Fubaya, those are some interesting resources. I can't access a couple
of them from work (they block uncategorized websites) but I did try
the cellumap app on my phone. Seems like it tries to do what I am
doing, but falls short of actually attempting to locate the towers
themselves. Also, it looks like a few of them only support GSM cells,
and I'm on CDMA. The Ericsson API looks very promising, but I could
not find any apps that specifically claim to use their database, and I
don't know enough about android programming to develop my own app
right now. I once tried an app that claimed to use the opencellid,
but it did not work for me at all, there were no towers reported
nearby.
Back to my project:
I was able to integrate a traceroute into my data recording profile,
so here is what I did. Every time it records a data-point, it will
traceroute to
google.com, but stop after the first hop, which should
be the wireless to TCP/IP conversion device as Scott suggested. I
have it set to return the average of the 3 ping times (3 is the
default), and the IP address. Not sure if that is the best method or
not (comments?) but I thought it might be the most consistent for each
cell because there should only be one path from the tower to that
device??? A quick look of the data reveals way too much variability
in the ping times, even when standing in one spot connected to the
same cell each time. For example, I would get a ping of 110ms, and
the next one would be 170ms or sometimes more. Even a difference of
only 15 milliseconds between 2 ping times, for example, would result
in a distance of nearly 5000km, which is obviously wrong. To put that
into perspective, a distance of ONE km should show a ping difference
of .003 ms. Traceroute does give me ping times out to 3 decimal
places, but the variability seems to invalidate this method.

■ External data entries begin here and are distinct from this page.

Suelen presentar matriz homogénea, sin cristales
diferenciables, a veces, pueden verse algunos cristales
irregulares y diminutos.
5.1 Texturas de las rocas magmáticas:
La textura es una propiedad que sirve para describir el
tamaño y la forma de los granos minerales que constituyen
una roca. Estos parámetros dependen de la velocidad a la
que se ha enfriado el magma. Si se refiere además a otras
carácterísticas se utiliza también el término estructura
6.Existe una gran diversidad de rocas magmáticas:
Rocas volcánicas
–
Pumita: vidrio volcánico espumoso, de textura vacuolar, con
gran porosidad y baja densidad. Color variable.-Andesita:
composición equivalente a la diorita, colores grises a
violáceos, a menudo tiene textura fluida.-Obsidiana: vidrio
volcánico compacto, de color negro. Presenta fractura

I will try plotting ping times instead of signal strength for each
point on Google Earth and see if there is a recognizable pattern.
Maybe with enough data points, there will be.
Another idea: I could incorporate a "whois" command on each "first
hop IP," pull out the location and plot those points as well, to see
how the ping time varies with the distance to the device. (The two I
tried so far, one Sprint and one Verizon, were both in Wichita, and
I'm in Denver.)
I'm starting to think that the limitations of the device (and the
network) will prohibit getting an accurate location of cells, unless
there is some way to actually ping the tower itself.